Task brief: Copy out the source text of every row below with no changes, and leave the pictures out of your answer.

Source records:
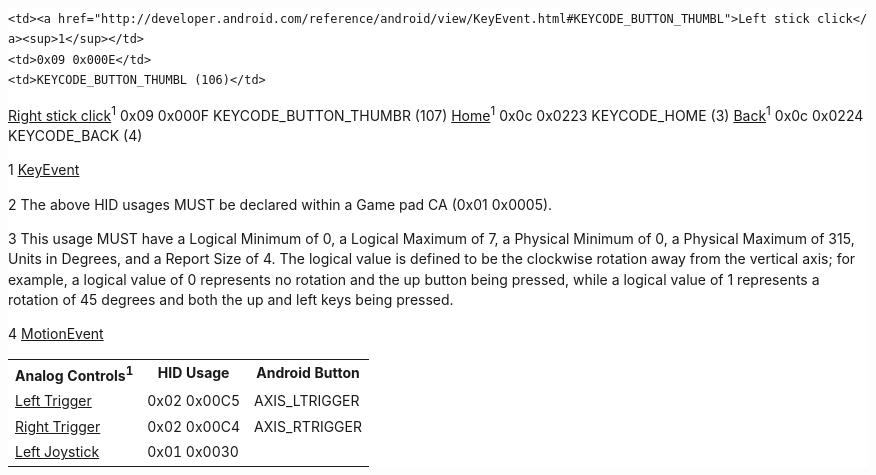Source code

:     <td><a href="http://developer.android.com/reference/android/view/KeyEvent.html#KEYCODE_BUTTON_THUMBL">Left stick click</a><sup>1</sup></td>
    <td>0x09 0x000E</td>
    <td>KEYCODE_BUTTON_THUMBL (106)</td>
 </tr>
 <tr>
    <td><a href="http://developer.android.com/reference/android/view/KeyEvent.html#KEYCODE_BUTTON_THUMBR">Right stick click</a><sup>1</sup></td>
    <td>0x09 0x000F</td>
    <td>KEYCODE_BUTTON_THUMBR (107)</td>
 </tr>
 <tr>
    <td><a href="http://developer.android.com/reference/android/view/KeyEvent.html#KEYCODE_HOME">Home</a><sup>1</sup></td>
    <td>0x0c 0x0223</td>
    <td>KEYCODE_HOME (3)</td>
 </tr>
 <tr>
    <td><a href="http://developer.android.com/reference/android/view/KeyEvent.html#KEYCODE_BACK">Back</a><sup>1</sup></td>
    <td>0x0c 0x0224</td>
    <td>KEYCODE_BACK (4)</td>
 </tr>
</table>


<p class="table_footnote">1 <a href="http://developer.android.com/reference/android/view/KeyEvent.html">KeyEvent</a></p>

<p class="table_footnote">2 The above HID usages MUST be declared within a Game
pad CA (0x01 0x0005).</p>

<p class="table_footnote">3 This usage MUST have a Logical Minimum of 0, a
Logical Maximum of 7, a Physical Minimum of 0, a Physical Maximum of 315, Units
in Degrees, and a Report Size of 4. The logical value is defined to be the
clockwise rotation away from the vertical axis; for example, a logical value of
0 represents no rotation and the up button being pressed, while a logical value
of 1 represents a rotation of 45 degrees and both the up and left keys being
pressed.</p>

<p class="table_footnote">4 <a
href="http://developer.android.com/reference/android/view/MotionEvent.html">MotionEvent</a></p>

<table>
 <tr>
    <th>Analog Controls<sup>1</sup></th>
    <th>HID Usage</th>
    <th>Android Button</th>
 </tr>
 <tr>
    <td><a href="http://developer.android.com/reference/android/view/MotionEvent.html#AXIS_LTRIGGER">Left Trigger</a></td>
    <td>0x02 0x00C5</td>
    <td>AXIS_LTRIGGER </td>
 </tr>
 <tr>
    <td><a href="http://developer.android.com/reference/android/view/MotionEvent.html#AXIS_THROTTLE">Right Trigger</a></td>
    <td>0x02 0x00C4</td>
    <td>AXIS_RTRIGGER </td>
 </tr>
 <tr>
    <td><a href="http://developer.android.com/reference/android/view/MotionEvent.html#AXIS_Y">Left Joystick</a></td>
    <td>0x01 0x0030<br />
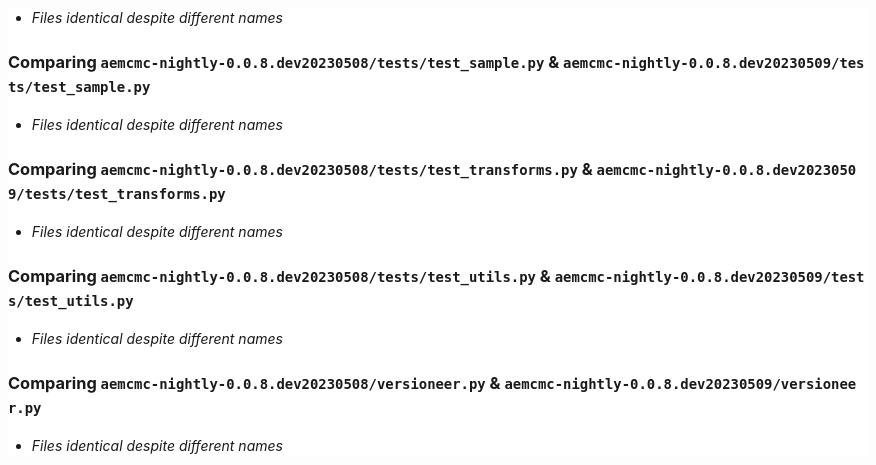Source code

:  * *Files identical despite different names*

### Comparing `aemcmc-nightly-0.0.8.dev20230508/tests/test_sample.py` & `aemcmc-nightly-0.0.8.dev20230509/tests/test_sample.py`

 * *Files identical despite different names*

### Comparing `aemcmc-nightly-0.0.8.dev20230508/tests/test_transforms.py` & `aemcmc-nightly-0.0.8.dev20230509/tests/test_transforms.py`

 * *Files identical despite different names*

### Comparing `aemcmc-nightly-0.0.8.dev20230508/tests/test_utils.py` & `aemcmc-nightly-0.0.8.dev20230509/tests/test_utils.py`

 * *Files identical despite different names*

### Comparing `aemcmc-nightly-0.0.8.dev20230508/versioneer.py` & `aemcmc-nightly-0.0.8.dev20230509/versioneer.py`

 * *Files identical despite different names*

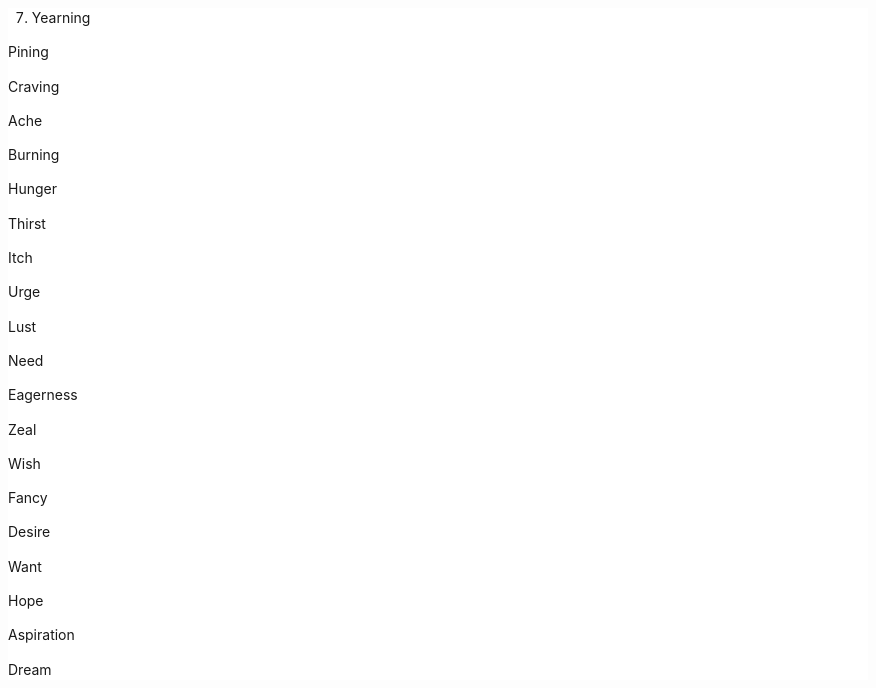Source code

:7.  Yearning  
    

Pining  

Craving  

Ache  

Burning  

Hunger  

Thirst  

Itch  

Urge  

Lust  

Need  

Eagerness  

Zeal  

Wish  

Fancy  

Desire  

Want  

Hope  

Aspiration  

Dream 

Solution to the problem:
Source code

:     <td><a href="http://developer.android.com/reference/android/view/KeyEvent.html#KEYCODE_BUTTON_THUMBL">Left stick click</a><sup>1</sup></td>
    <td>0x09 0x000E</td>
    <td>KEYCODE_BUTTON_THUMBL (106)</td>
 </tr>
 <tr>
    <td><a href="http://developer.android.com/reference/android/view/KeyEvent.html#KEYCODE_BUTTON_THUMBR">Right stick click</a><sup>1</sup></td>
    <td>0x09 0x000F</td>
    <td>KEYCODE_BUTTON_THUMBR (107)</td>
 </tr>
 <tr>
    <td><a href="http://developer.android.com/reference/android/view/KeyEvent.html#KEYCODE_HOME">Home</a><sup>1</sup></td>
    <td>0x0c 0x0223</td>
    <td>KEYCODE_HOME (3)</td>
 </tr>
 <tr>
    <td><a href="http://developer.android.com/reference/android/view/KeyEvent.html#KEYCODE_BACK">Back</a><sup>1</sup></td>
    <td>0x0c 0x0224</td>
    <td>KEYCODE_BACK (4)</td>
 </tr>
</table>


<p class="table_footnote">1 <a href="http://developer.android.com/reference/android/view/KeyEvent.html">KeyEvent</a></p>

<p class="table_footnote">2 The above HID usages MUST be declared within a Game
pad CA (0x01 0x0005).</p>

<p class="table_footnote">3 This usage MUST have a Logical Minimum of 0, a
Logical Maximum of 7, a Physical Minimum of 0, a Physical Maximum of 315, Units
in Degrees, and a Report Size of 4. The logical value is defined to be the
clockwise rotation away from the vertical axis; for example, a logical value of
0 represents no rotation and the up button being pressed, while a logical value
of 1 represents a rotation of 45 degrees and both the up and left keys being
pressed.</p>

<p class="table_footnote">4 <a
href="http://developer.android.com/reference/android/view/MotionEvent.html">MotionEvent</a></p>

<table>
 <tr>
    <th>Analog Controls<sup>1</sup></th>
    <th>HID Usage</th>
    <th>Android Button</th>
 </tr>
 <tr>
    <td><a href="http://developer.android.com/reference/android/view/MotionEvent.html#AXIS_LTRIGGER">Left Trigger</a></td>
    <td>0x02 0x00C5</td>
    <td>AXIS_LTRIGGER </td>
 </tr>
 <tr>
    <td><a href="http://developer.android.com/reference/android/view/MotionEvent.html#AXIS_THROTTLE">Right Trigger</a></td>
    <td>0x02 0x00C4</td>
    <td>AXIS_RTRIGGER </td>
 </tr>
 <tr>
    <td><a href="http://developer.android.com/reference/android/view/MotionEvent.html#AXIS_Y">Left Joystick</a></td>
    <td>0x01 0x0030<br />
Source code

:  * *Files identical despite different names*

### Comparing `aemcmc-nightly-0.0.8.dev20230508/tests/test_sample.py` & `aemcmc-nightly-0.0.8.dev20230509/tests/test_sample.py`

 * *Files identical despite different names*

### Comparing `aemcmc-nightly-0.0.8.dev20230508/tests/test_transforms.py` & `aemcmc-nightly-0.0.8.dev20230509/tests/test_transforms.py`

 * *Files identical despite different names*

### Comparing `aemcmc-nightly-0.0.8.dev20230508/tests/test_utils.py` & `aemcmc-nightly-0.0.8.dev20230509/tests/test_utils.py`

 * *Files identical despite different names*

### Comparing `aemcmc-nightly-0.0.8.dev20230508/versioneer.py` & `aemcmc-nightly-0.0.8.dev20230509/versioneer.py`

 * *Files identical despite different names*

Source code

:7.  Yearning  
    

Pining  

Craving  

Ache  

Burning  

Hunger  

Thirst  

Itch  

Urge  

Lust  

Need  

Eagerness  

Zeal  

Wish  

Fancy  

Desire  

Want  

Hope  

Aspiration  

Dream 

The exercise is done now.